Résume le texte fourni en deux phrases.

# Texte fourni
++++++++++

Partout, on entend parler du «
fascisme qui vient », du « racisme en germe », de la « lèpre nationaliste
», et bien sûr, c’est l’AOC du temps, de « populisme ». Michaël Fœssel, qui se taille beau succès avec son Récidive,
1938 —, paru cette année, témoigne de cette « mode ».
Mais tout cela ne résiste pas un instant à une
analyse, en tout cas pour qui préfère l’histoire à l’idéologie.

++++++++++

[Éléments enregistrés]
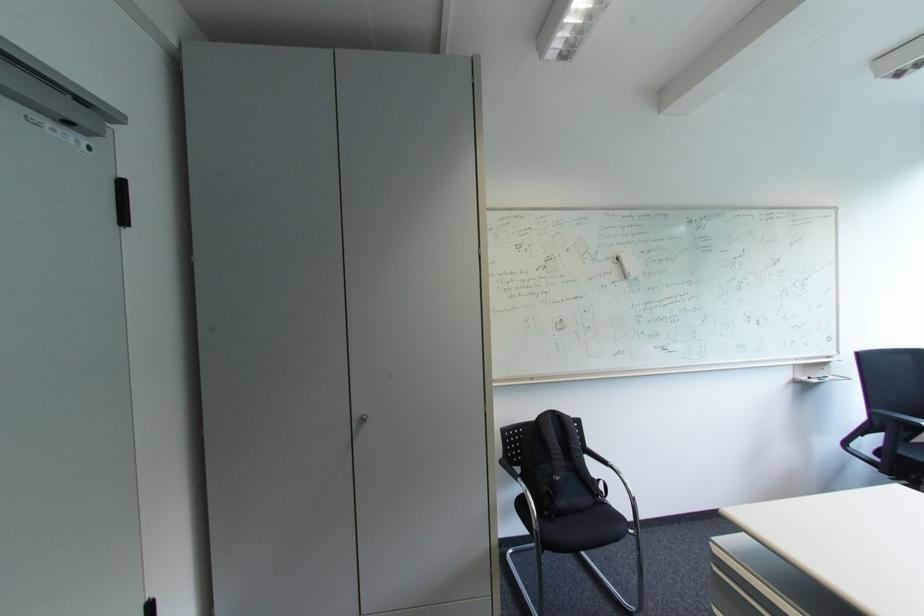
I want to click on black chair sitting surface, so click(585, 525).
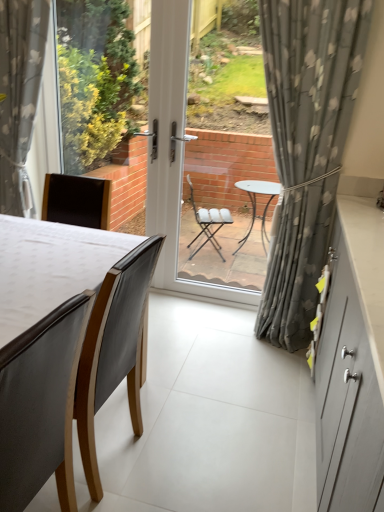
Where is `vacant space in between matte black chair at left, acting as the 2th chair starting from the front, and gray floral curtain at center, positioned as the first curtain in right-to-left order`? vacant space in between matte black chair at left, acting as the 2th chair starting from the front, and gray floral curtain at center, positioned as the first curtain in right-to-left order is located at coordinates (205, 386).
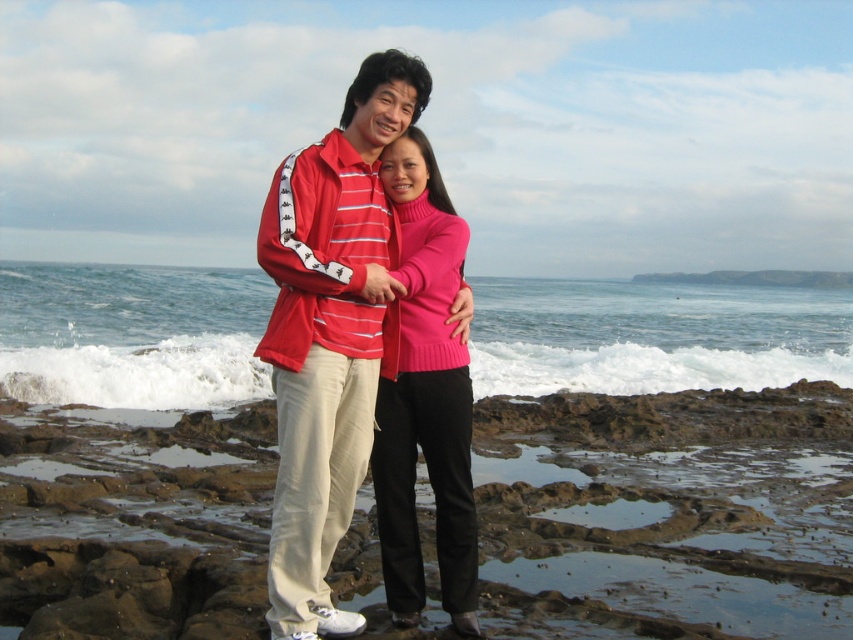
Consider the image. You are a photographer planning to take a group photo of the two people in the scene. You want to ensure that both the brown rocky coast at center and the matte pink sweater at center are clearly visible in the photo. Given their distance apart, what is the minimum focal length you should use to capture both subjects without distortion?

The brown rocky coast at center and the matte pink sweater at center are 3.59 meters apart. To capture both subjects without distortion, you should use a focal length of at least 50mm, as this focal length provides a natural perspective for group shots while maintaining clarity and minimizing distortion over such a distance.

You are a photographer trying to capture a portrait of both the matte red jacket at center and the matte pink sweater at center. Since you want to ensure both subjects are fully visible in the frame, which subject should you position closer to the camera to maintain their visibility?

The matte red jacket at center is much taller than the matte pink sweater at center. To ensure both are fully visible, position the matte red jacket at center closer to the camera so its height doesn

You are a photographer trying to capture a candid shot of the two people in the scene. Since you want to focus on the person in the matte red jacket at center, which part of the matte pink sweater at center might block your view?

The matte red jacket at center is in front of the matte pink sweater at center, so the matte pink sweater at center would be partially hidden behind the matte red jacket at center. Therefore, the matte pink sweater at center might block your view of the back of the matte red jacket at center.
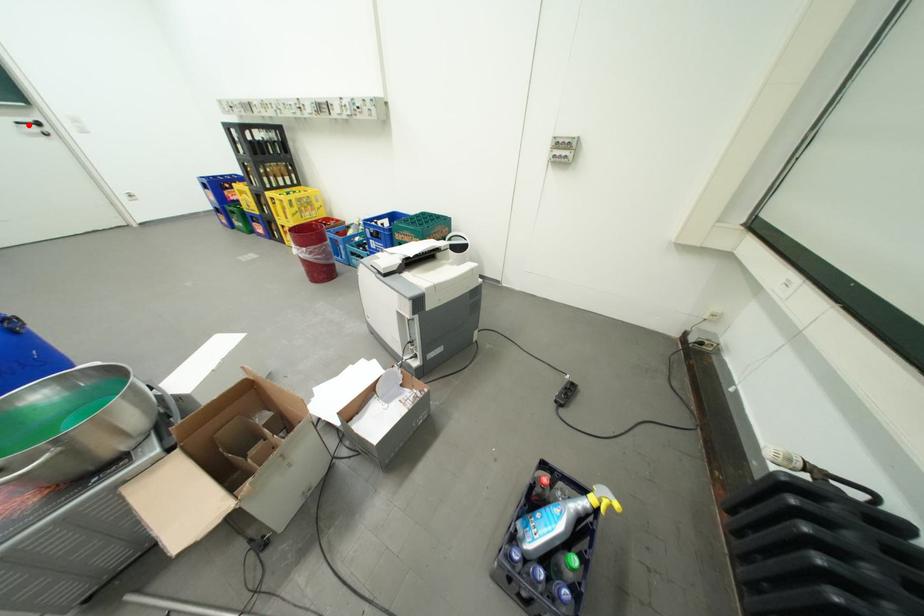
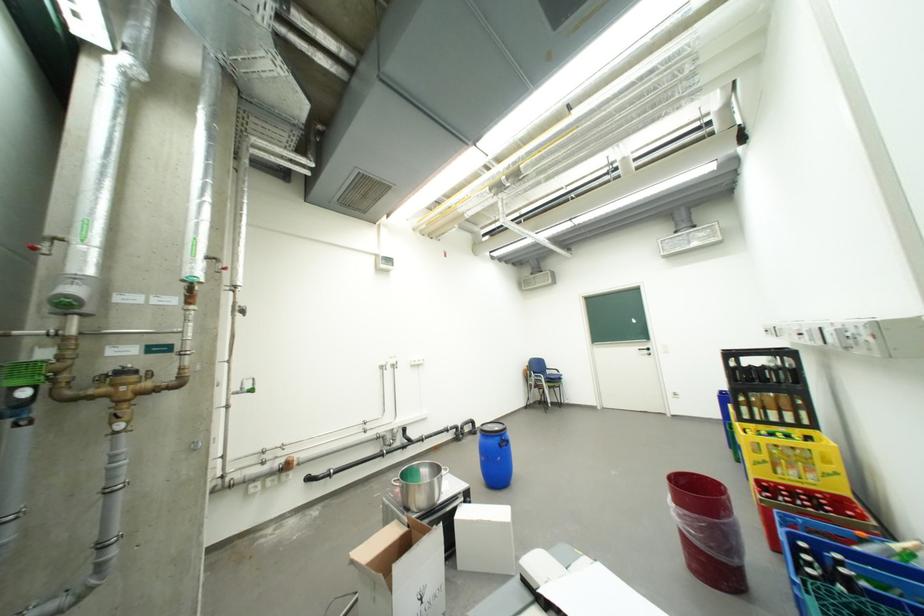
Question: I am providing you with two images of the same scene from different viewpoints. Given a red point in image1, look at the same physical point in image2. Is it:

Choices:
 (A) Closer to the viewpoint
 (B) Farther from the viewpoint

Answer: (A)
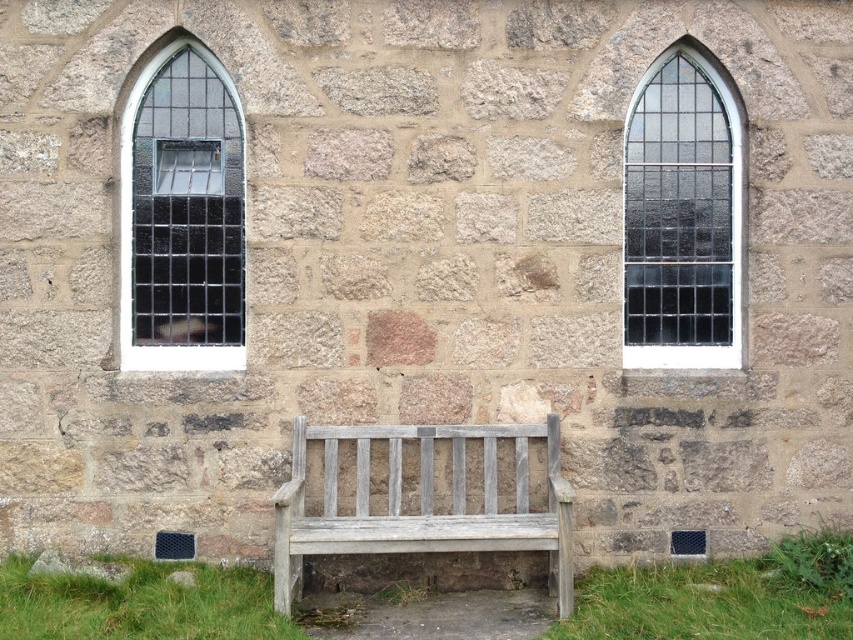
Question: Which of these objects is positioned closest to the green grass at lower center?

Choices:
 (A) clear glass window at center right
 (B) dark glass window at left
 (C) weathered wood bench at center

Answer: (C)

Question: Estimate the real-world distances between objects in this image. Which object is closer to the green grass at lower center?

Choices:
 (A) green grass at lower left
 (B) dark glass window at left

Answer: (A)

Question: Does clear glass window at center right lie behind weathered wood bench at center?

Choices:
 (A) no
 (B) yes

Answer: (B)

Question: Does dark glass window at left appear on the left side of green grass at lower center?

Choices:
 (A) yes
 (B) no

Answer: (A)

Question: Which object appears closest to the camera in this image?

Choices:
 (A) green grass at lower center
 (B) weathered wood bench at center
 (C) dark glass window at left

Answer: (A)

Question: Does dark glass window at left appear under clear glass window at center right?

Choices:
 (A) yes
 (B) no

Answer: (A)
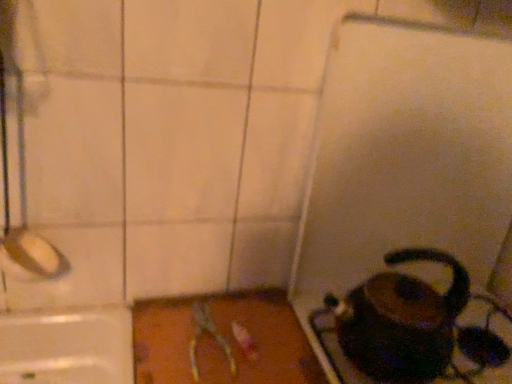
Question: Based on their sizes in the image, would you say metallic silver scissors at center is bigger or smaller than shiny black kettle at lower right?

Choices:
 (A) big
 (B) small

Answer: (B)

Question: Is metallic silver scissors at center inside or outside of shiny black kettle at lower right?

Choices:
 (A) inside
 (B) outside

Answer: (B)

Question: Is point (218, 331) positioned closer to the camera than point (402, 274)?

Choices:
 (A) closer
 (B) farther

Answer: (A)

Question: Does point (362, 329) appear closer or farther from the camera than point (221, 337)?

Choices:
 (A) farther
 (B) closer

Answer: (B)

Question: In the image, is shiny black kettle at lower right on the left side or the right side of metallic silver scissors at center?

Choices:
 (A) right
 (B) left

Answer: (A)

Question: Considering their positions, is shiny black kettle at lower right located in front of or behind metallic silver scissors at center?

Choices:
 (A) front
 (B) behind

Answer: (A)

Question: Looking at their shapes, would you say shiny black kettle at lower right is wider or thinner than metallic silver scissors at center?

Choices:
 (A) wide
 (B) thin

Answer: (B)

++++++++++

# Solution du problème
Le texte constate qu'on entend partout parler du « fascisme qui vient », du « racisme en germe », de la « lèpre nationaliste » et surtout de « populisme ». Selon lui, le livre Récidive de Michaël Fœssel, paru cette année et qui rencontre un beau succès, témoigne de cette « mode », mais tout cela ne résiste pas un instant à une analyse pour qui préfère l'histoire à l'idéologie.